In 2000, there were 1,609 workers who commuted into the municipality and 1,956 workers who commuted away. The municipality is a net exporter of workers, with about 1.2 workers leaving the municipality for every one entering. Of the working population, 13.3% used public transportation to get to work, and 58.2% used a private car.

==Religion==
From the 2000 census, 680 or 13.0% were Roman Catholic, while 3,681 or 70.2% belonged to the Swiss Reformed Church. Of the rest of the population, there were 16 members of an Orthodox church (or about 0.31% of the population), there were 7 individuals (or about 0.13% of the population) who belonged to the Christian Catholic Church, and there were 283 individuals (or about 5.40% of the population) who belonged to another Christian church. There were 9 individuals (or about 0.17% of the population) who were Jewish, and 265 (or about 5.05% of the population) who were Islamic. There were 2 individuals who were Buddhist, 16 individuals who were Hindu and 4 individuals who belonged to another church. 276 (or about 5.26% of the population) belonged to no church, are agnostic or atheist, and 143 individuals (or about 2.73% of the population) did not answer the question.

==Education==
In Kirchberg about 2,155 or (41.1%) of the population have completed non-mandatory upper secondary education, and 667 or (12.7%) have completed additional higher education (either university or a Fachhochschule). Of the 667 who completed tertiary schooling, 75.1% were Swiss men, 19.9% were Swiss women, 3.1% were non-Swiss men and 1.8% were non-Swiss women.

The Canton of Bern school system provides one year of non-obligatory Kindergarten, followed by six years of Primary school. This is followed by three years of obligatory lower Secondary school where the students are separated according to ability and aptitude. Following the lower Secondary students may attend additional schooling or they may enter an apprenticeship.

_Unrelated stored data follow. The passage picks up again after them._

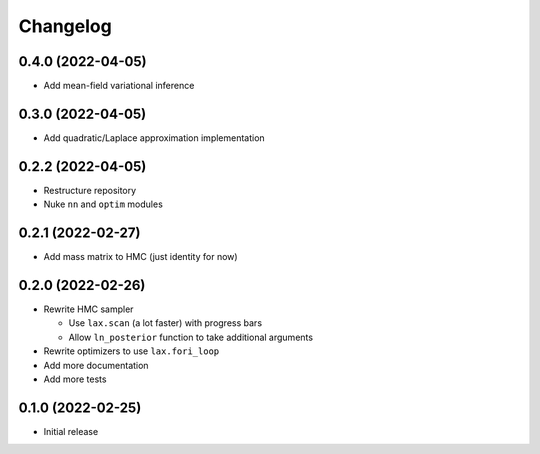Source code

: Changelog
============

0.4.0 (2022-04-05)
++++++++++++++++++
- Add mean-field variational inference

0.3.0 (2022-04-05)
++++++++++++++++++
- Add quadratic/Laplace approximation implementation

0.2.2 (2022-04-05)
++++++++++++++++++
- Restructure repository
- Nuke ``nn`` and ``optim`` modules

0.2.1 (2022-02-27)
++++++++++++++++++
- Add mass matrix to HMC (just identity for now)

0.2.0 (2022-02-26)
++++++++++++++++++
- Rewrite HMC sampler

  - Use ``lax.scan`` (a lot faster) with progress bars
  - Allow ``ln_posterior`` function to take additional arguments

- Rewrite optimizers to use ``lax.fori_loop``
- Add more documentation
- Add more tests

0.1.0 (2022-02-25)
++++++++++++++++++
- Initial release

During the 2010–11 school year, there were a total of 689 students attending classes in Kirchberg. There were 5 kindergarten classes with a total of 93 students in the municipality. Of the kindergarten students, 18.3% were permanent or temporary residents of Switzerland (not citizens) and 23.7% have a different mother language than the classroom language. The municipality had 18 primary classes and 333 students. Of the primary students, 19.8% were permanent or temporary residents of Switzerland (not citizens) and 26.7% have a different mother language than the classroom language. During the same year, there were 14 lower secondary classes with a total of 263 students. There were 12.2% who were permanent or temporary residents of Switzerland (not citizens) and 21.3% have a different mother language than the classroom language.

As of 2000, there were 285 students in Kirchberg who came from another municipality, while 207 residents attended schools outside the municipality.